BY TONY HOFFMANN | At its September general meeting, the Village Independent Democrats political club voted unanimously against a proposed amendment to the New York State Constitution that would revise the state’s redistricting procedures.
The amendment, known as Proposition 1, will be on the ballot in the Nov. 4 general election. It calls for the establishment of an independent redistricting commission every 10 years beginning in 2020 that would draw new legislative lines in accordance with established principles and subject to legislative enactment.
The amendment was drafted to take the drawing of electoral and legislative districts out of the hands of legislators.

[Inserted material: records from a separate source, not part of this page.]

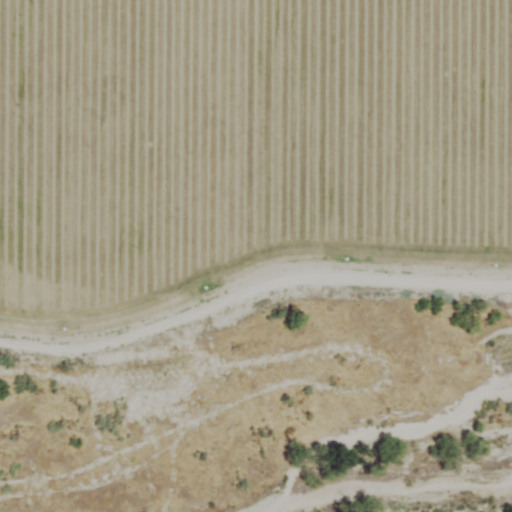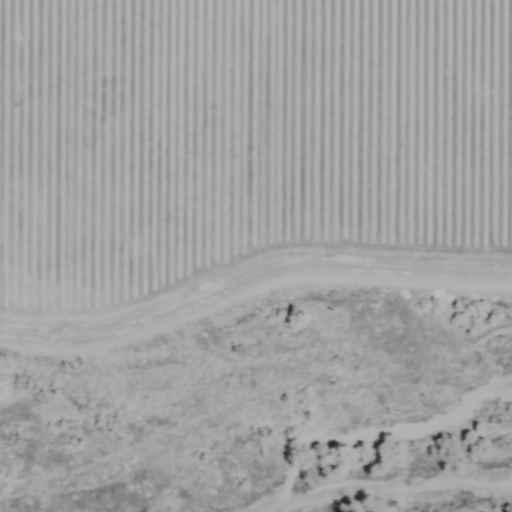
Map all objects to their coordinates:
crop: (249, 167)
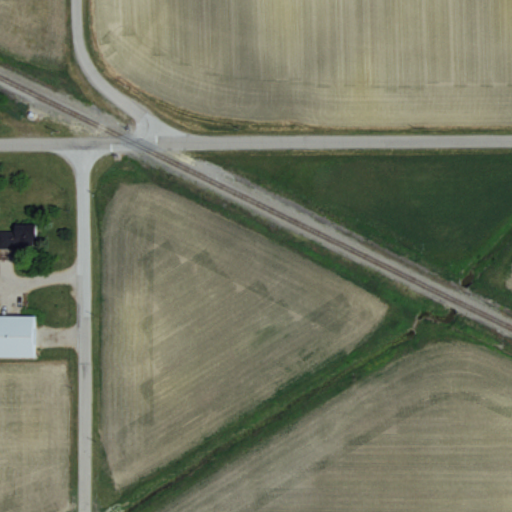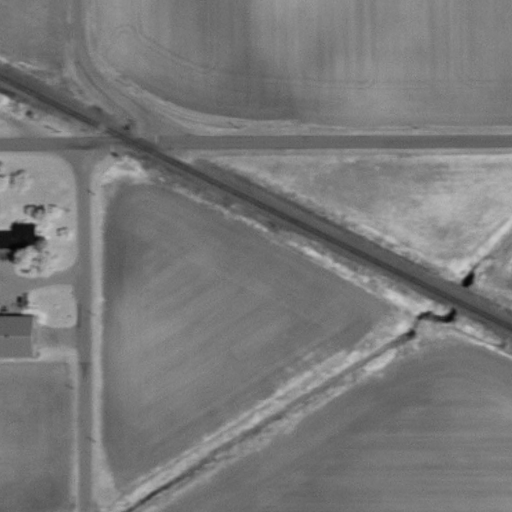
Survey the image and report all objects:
road: (99, 81)
road: (255, 140)
railway: (256, 198)
road: (83, 323)
road: (84, 508)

The V.I.D. vote came after presentations by Susan Lerner, executive director of Common Cause N.Y. (but who was not speaking on behalf of Common Cause), and Dick Dadey, executive director of Citizens Union N.Y.C., and a spirited discussion among the club’s membership. Lerner opposed the amendment while Dadey, an author of it, spoke in favor.
Dadey emphasized that the amendment would end partisan gerrymandering, protect communities of interest, create more compact districts, and remove the redistricting power from the Legislature.
Lerner rebutted Dadey’s arguments, stating that the process, ultimately, would still be in the Legislature’s hands, was too complicated to know if it would work, gave a veto power to Republicans and, most important, would be virtually impossible to change since it would be embedded in the state constitution.
Lerner felt the redistricting amendment was too weak and complex to risk making it a permanent part of the political landscape. Dadey countered that we shouldn’t make the perfect the enemy of the good.
“The club agreed that the current system of redistricting is subject to political abuse and has led to gerrymandering,” said Ed Yutkowitz, V.I.D. campaign chairperson. “But the changes promised by Proposition 1 are fraught with uncertainty, and its confusing language could lead to far greater, and more permanent, problems.”
The vote opposing the redistricting amendment was unanimous.
The redistricting forum was one of a series of programs that V.I.D. presents throughout the year on issues of concern to the public. V.I.D. was founded in 1957 and is one of the oldest Reform Democratic clubs in New York City and the first in Greenwich Village. The club works for the election of progressive public and party officials, and works with other community groups to shape a progressive agenda for the Village, the city and the state.